Mesmo admitindo sua pouca celebridade, enseja o reconhecimento póstumo, subescrevendo como arquiteto o tema da arquitetura [DA L I, I-18]:

18. Mas eu comprometo-me com estes livros, como espero, a disponibilizar, não só aos que edificam como também a todos os eruditos, sem qualquer dúvida, e com a máxima autoridade, os conhecimentos acerca das potencialidades da arte e dos raciocínios

que lhe são inerentes (VITRÚVIO, 2009, p. 37, grifo nosso). Instrui, ainda, sobre a especificidade de seu Tratado [DA L V; Pr. 1-3]:

1. Aqueles que explicaram, ó Imperador, em obras mais amplas, os preceitos e os pensamentos da sua sabedoria, acrescentaram aos seus escritos uma máxima e egrégia autoridade. Oxalá que o mesmo se verifique nos nossos próprios estudos: que um maior aprofundamento nestes comentários corresponda também uma maior autoridade. Todavia, isto não é tão fácil como à primeira vista poderá julgar-se.

Escrever sobre arquitetura não é a mesma coisa que escrever história ou poesia.

2. [...] porque os vocábulos, concebidos pela própria especificidade da arte, trazem obscuridade à linguagem, por não serem de uso comum. [...] Nestas circunstâncias, brevemente exporei os difíceis termos técnicos e as proporções das partes dos edifícios, para que sejam entregues à memória.

3. Até porque, vendo a cidade ocupada com os negócios públicos e privados, julguei que deveria escrever em poucas palavras, para que os que recorrem a este tratado, pudessem rapidamente consultá-lo no pouco tempo livre que dispõem (VITRÚVIO, 2009, p. 175, grifo nosso).

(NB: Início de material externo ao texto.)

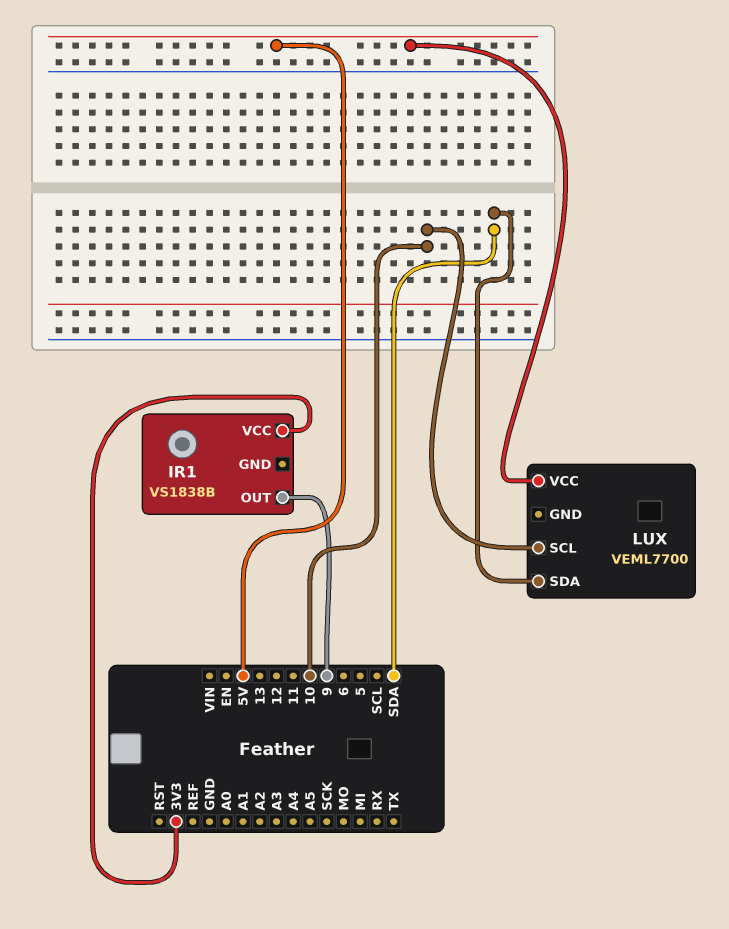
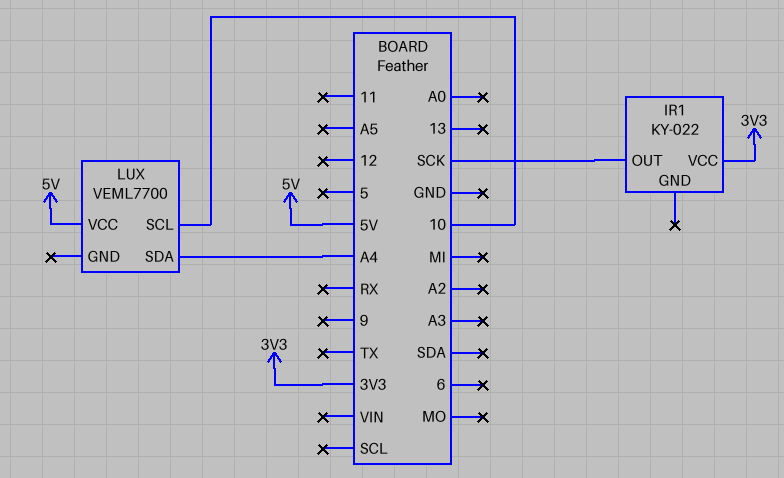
IR1: VS1838B -> KY-022
IR1 pin OUT: 9 -> SCK
LUX pin SDA: SDA -> A4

Embora justifique que um dos maiores objetivos do seu tratado Da Arquitetura seja a contribuição técnica sobre construção e urbanismo, ordenando o corpus da disciplina de forma equilibrada e pragmática, nos Preâmbulos, o autor aproxima o leitor de sutilezas literárias que, de tão sublimes, causam prazer.

Recorrendo-se aos conceitos filosóficos a fim de ampliarmos as significações do termo virtude, é sabido que Sócrates teve como discípulo Platão, responsável por eternizar a defesa do Mestre em seu julgamento na obra Apologia de Sócrates. Mas foi em República, que Platão apresentou Sócrates formulando perguntas a respeito da virtude e de que maneira poderíamos reconhecer, por meio da razão, a forma correta ou perfeita  qualidades universais  de qualquer coisa.

Beleza. Esta questão remete a uma forma ideal, aplicada tanto a conceitos morais quanto a objetos

físicos. Indo além do conhecimento, Platão aproxima virtude da condição de beleza.

Por exemplo, ao abordar a base da estrutura dos edifícios da antiguidade, a coluna, de onde deriva todo o sistema de proporções, Vitrúvio descreve o gênero coríntio usando uma narrativa poética. Além combinar virtude com conhecimento e beleza, são referidas, no mesmo parágrafo, tradição e experiência – esta última, no rol das virtudes pertinentes, será apresentada a seguir [DA L IV; I-9 e 10]:

9. Recorda-se que a primeira feitura do capitel desta ordem aconteceu da seguinte maneira: uma jovem cidadã de Corinto, já em idade núbil, atingida por doença, morreu. Depois de sepultada, a sua ama recolheu e dispôs num cátalo, aqueles bibelôs com as quais a jovem se comprazia enquanto viva, levou-os ao sepulcro e colocou-os em cima dele, cobrindo-os com uma tégula, para que pudessem permanecer muito tempo ao ar livre. Casualmente, este cátalo fora colocado sobre uma raiz de acanto. Entretanto, por altura da primavera, esta raiz, que se encontrava comprimida pelo peso do cesto centrado sobre ela, estendeu as suas folhas e caulículos em volta, que cresceram pelos lados do cesto e produziram curvaturas na direcção das extremidades dos ângulos da tégula, sendo obrigados, pelo peso desta, a enrolar-se em voluta.